Osteochondritis is a painful disorder, in which cartilage or bone in a joint is inflamed. Osteochondritis occurs more in children and adolescents. It can cause symptoms after an injury to a joint sometimes several months after trauma (1). Disease occurs most commonly in the knee, but can occur in elbows, ankles and seldom in other joints. For young children whose bones are still developing, the injury might heal by itself. Surgery should be considered if patient has persistent pain or if fragment comes loose and gets caught between the moving parts of the joint (1, 2). Depending on the affected join, symptoms and signs of osteochondritis may be different. Pain is the most common symptom of osteochondritis, which might be triggered by physical activity, walking, climbing or playing sports (1-4). The skin around patients’ joint might be swollen and tender. Patient may feel weakness and might be unable to straighten the affected limb completely (1, 2, 5, 6). In brucellosis, in the first stage of disease, septicaemia occurs and leads to the classic triad of undulant fever, sweating and migratory arthralgia and myalgia (joint and muscle pain) (2, 5-7). Focalization of brucellosis occurs usually in the bones and joints and spondylodiscitis of the lumbar spine accompanied by sacroiliitis, which is very characteristic of the disease.
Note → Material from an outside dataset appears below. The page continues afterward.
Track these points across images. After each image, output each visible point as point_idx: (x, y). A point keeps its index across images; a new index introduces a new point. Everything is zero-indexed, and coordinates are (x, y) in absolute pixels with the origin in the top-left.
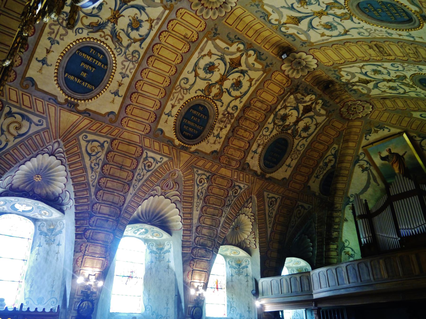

Brucellosis can cause arthritis in other joins such as knee and bigger joints, but osteochondritis of the sternoclavicular joint is very rare. There are many reports about bone and joint complication of brucellosis (1-8), but we did not find any report about osteochondritis of sternoclavicular joint in brucellosis.

Although brucellosis can cause arthritis in knee, hip, and ankle more commonly causing spondylodiscitis, osteochondritis of the sternoclavicular joint is very rare. Physicians in endemic areas should mind brucellosis when facing osteochondritis.